If you see cfs-lock ... no quorum or Quorate: No. HA is downstream. Fix quorum and corosync stability first.

9) Can time drift really cause HA startup problems?

Yes. Time jumps and unstable sync can correlate with corosync membership issues and odd lock behavior. It’s rarely the first suspect, but it’s a real contributor in messy environments.

10) If I fix quorum, do I need to reboot nodes to get HA back?

Usually no. Once quorum and pmxcfs are healthy, restarting the HA services is typically sufficient. Rebooting can help only if a node is wedged (driver issues, memory pressure, filesystem errors).

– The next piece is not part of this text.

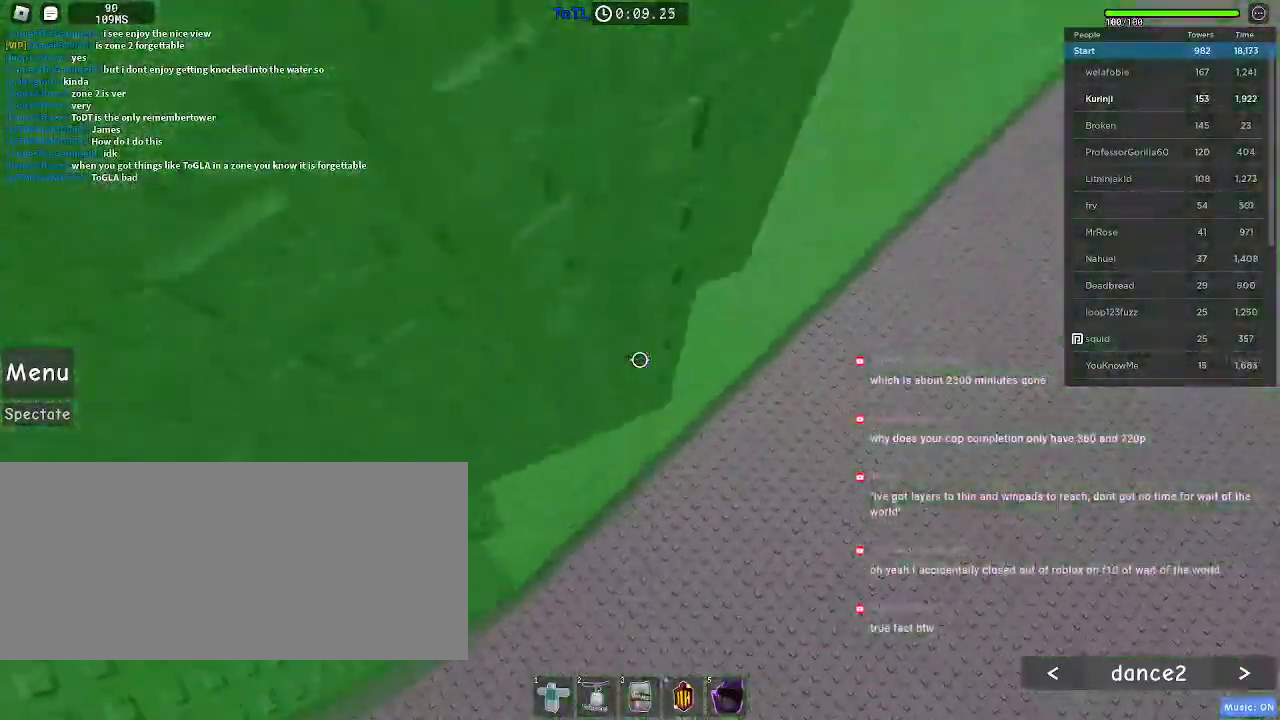
{"keys": ["a", "w"], "mouse": [], "events": [[383, "a", "up"], [500, "a", "down"], [500, "w", "down"]]}
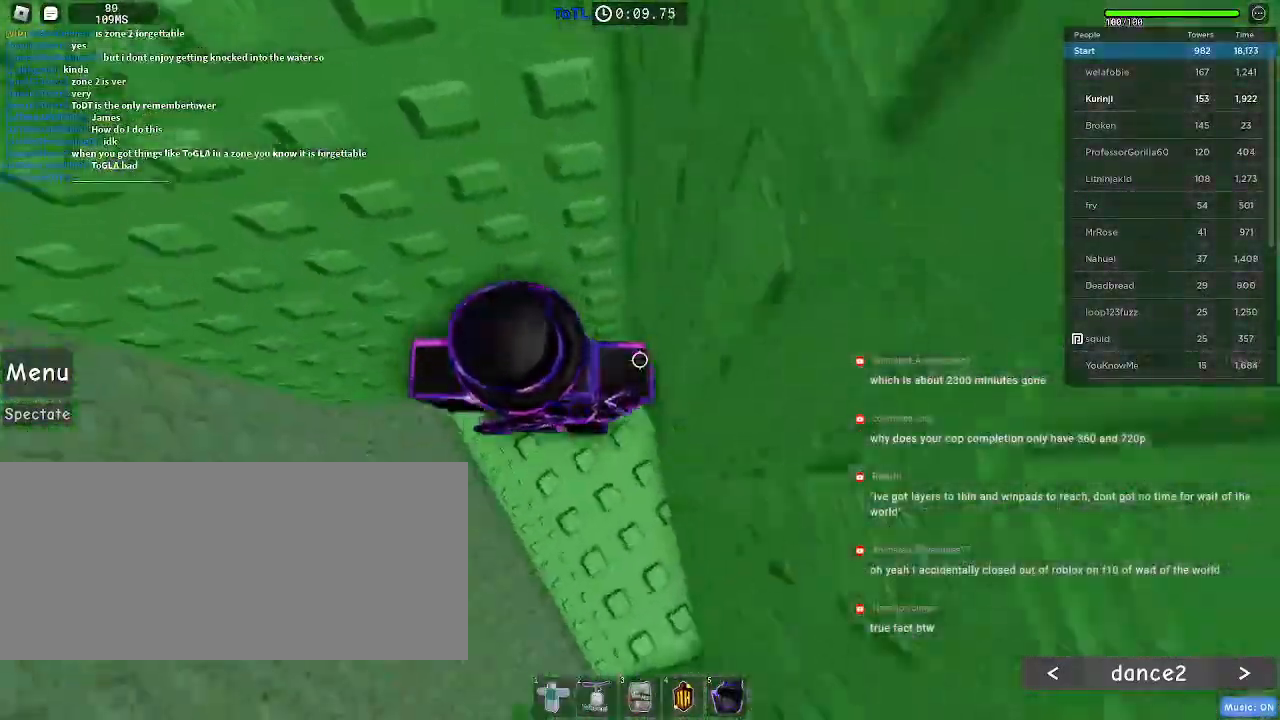
{"keys": ["a"], "mouse": [], "events": [[133, "a", "up"], [150, "w", "up"], [283, "a", "down"]]}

Conclusion: practical next steps

When Proxmox says failed to start pve-ha-lrm, it’s rarely “an HA bug.” It’s HA refusing to operate without a trustworthy cluster. Treat that refusal as a safety feature, not an obstacle.

Do this next, in order:

Confirm quorum and membership stability with pvecm status, corosync-cfgtool -s, and corosync logs.
Verify pmxcfs health: /etc/pve mounted, readable, writable (when quorate).
Check identity and time: hostnames, /etc/hosts, and time sync sanity.
Validate watchdog/fencing assumptions so HA can make safe decisions during partial failures.
Only then restart HA services and verify with ha-manager status.

If you follow that flow, you’ll fix the root cause instead of arguing with a daemon that’s doing exactly what it was designed to do: refuse to guess.